What you must know about the franchisor and intellectual property

By Sarah Stowe | 07 Dec 2015 View comments

Franchising is a method of systematically sharing the franchisor's intellectual property to distribute goods or services. Before taking a leap of faith, a potential franchisee should understand what intellectual property is owned or licensed by the franchisor and what responsibility a franchisee has in relation to the intellectual property of the franchisor.

Before signing up to a franchise, a potential franchisee must, as part of their due diligence, ask the following questions:

1. What intellectual property does the franchisor have?

The most well-known types of intellectual property include trade marks, copyright, designs and patents. Although most intellectual property is registered with IP Australia, which is a government agency administering registration of all intellectual property rights in Australia, many intellectual property rights still exist in their unregistered form.  

A potential franchisee should consider whether the franchisor has a well-established trade mark and brand clearly recognised by the general public. They or their lawyer should also check IP Australia's register to ensure that the information provided in the disclosure document is correct. 

2. How do franchisors protect their intellectual property?

Although it is commonly thought that franchisors own their intellectual property, franchisors are often advised to register all their intellectual property in a separate company for asset protection purposes. Such a company usually has the same director(s) as the franchisor and the intellectual property is then licensed to the franchisor.  If this is the case, the disclosure document must detail the owner of the intellectual property, if the franchisor is not the owner, and what licensing arrangements are in place between them.

Franchisees are strongly recommended to carefully review the information provided by the franchisor in the disclosure document to understand the duration and conditions of the franchisor's licence to use intellectual property and what impact it has on the franchise agreement.  

3. What rights do franchisees have?

All of the franchisee's rights and obligations in relation to running their franchise are contained in the franchise agreement.
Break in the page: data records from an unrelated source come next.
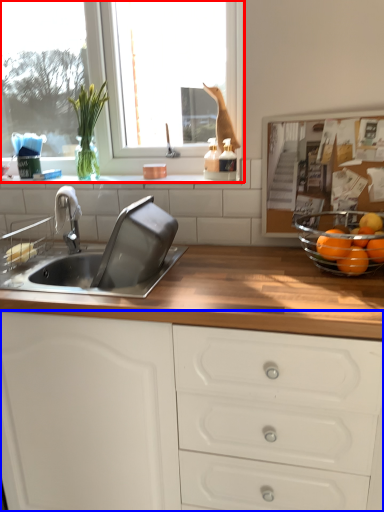
Question: Which point is closer to the camera, window (highlighted by a red box) or cabinetry (highlighted by a blue box)?

Choices:
 (A) window
 (B) cabinetry

Answer: (B)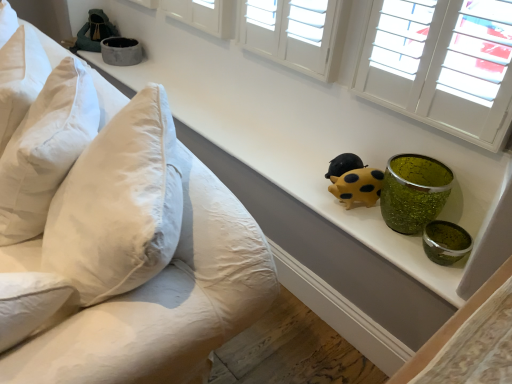
Question: From the image's perspective, is white cotton pillows at left on velvet green bag at upper left, placed as the 2th toy when sorted from front to back?

Choices:
 (A) yes
 (B) no

Answer: (B)

Question: From a real-world perspective, is white cotton pillows at left physically above velvet green bag at upper left, placed as the 2th toy when sorted from front to back?

Choices:
 (A) yes
 (B) no

Answer: (B)

Question: Considering the relative sizes of white cotton pillows at left and velvet green bag at upper left, which is the 1th toy in back-to-front order, in the image provided, is white cotton pillows at left taller than velvet green bag at upper left, which is the 1th toy in back-to-front order,?

Choices:
 (A) yes
 (B) no

Answer: (A)

Question: Is white cotton pillows at left bigger than velvet green bag at upper left, placed as the 2th toy when sorted from front to back?

Choices:
 (A) yes
 (B) no

Answer: (A)

Question: From the image's perspective, does white cotton pillows at left appear lower than velvet green bag at upper left, which is the 1th toy in back-to-front order?

Choices:
 (A) no
 (B) yes

Answer: (B)

Question: Is white cotton pillows at left further to the viewer compared to velvet green bag at upper left, positioned as the 2th toy in bottom-to-top order?

Choices:
 (A) yes
 (B) no

Answer: (B)

Question: Is there a large distance between yellow matte pig at center, positioned as the first toy in right-to-left order, and matte gray bowl at upper left?

Choices:
 (A) yes
 (B) no

Answer: (A)

Question: Is yellow matte pig at center, acting as the 1th toy starting from the bottom, oriented away from matte gray bowl at upper left?

Choices:
 (A) yes
 (B) no

Answer: (B)

Question: Considering the relative sizes of yellow matte pig at center, which is counted as the 2th toy, starting from the left, and matte gray bowl at upper left in the image provided, is yellow matte pig at center, which is counted as the 2th toy, starting from the left, shorter than matte gray bowl at upper left?

Choices:
 (A) yes
 (B) no

Answer: (B)

Question: Considering the relative sizes of yellow matte pig at center, positioned as the first toy in right-to-left order, and matte gray bowl at upper left in the image provided, is yellow matte pig at center, positioned as the first toy in right-to-left order, smaller than matte gray bowl at upper left?

Choices:
 (A) no
 (B) yes

Answer: (B)

Question: Considering the relative sizes of yellow matte pig at center, acting as the 1th toy starting from the bottom, and matte gray bowl at upper left in the image provided, is yellow matte pig at center, acting as the 1th toy starting from the bottom, wider than matte gray bowl at upper left?

Choices:
 (A) yes
 (B) no

Answer: (B)

Question: Considering the relative sizes of yellow matte pig at center, acting as the 1th toy starting from the bottom, and matte gray bowl at upper left in the image provided, is yellow matte pig at center, acting as the 1th toy starting from the bottom, bigger than matte gray bowl at upper left?

Choices:
 (A) yes
 (B) no

Answer: (B)

Question: Does matte gray bowl at upper left have a smaller size compared to white cotton pillow at left, marked as the first pillow in a bottom-to-top arrangement?

Choices:
 (A) yes
 (B) no

Answer: (A)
The franchisees must review all the conditions attached to the use of the franchisor's intellectual property, its limitations and its duration.

4. What happens to the franchisor's intellectual property if the franchisor becomes bankrupt?

It is imperative for potential franchisees to understand that if the franchisor becomes bankrupt, the franchisees may lose the rights to operate under the franchisor's brand or use any of the trade marks or systems of the franchisor.

The administrator or the liquidator of the franchisor would first try to sell the franchisor's business to a third party and to assign all franchise agreements over.  However, if this doesn't happen then all the franchisor's assets would be sold separately – and that includes the intellectual property, if it is owned by the franchisor.   It should be noted that franchisees are not able to terminate their franchise agreements in the event of the franchisor's insolvency or bankruptcy under the Franchising Code of Conduct; this right is only afforded to franchisors. 

Franchisees should ensure that they are fully informed about the franchisor's intellectual property, how and what parts of it they can use and the limitations imposed within the franchise agreement.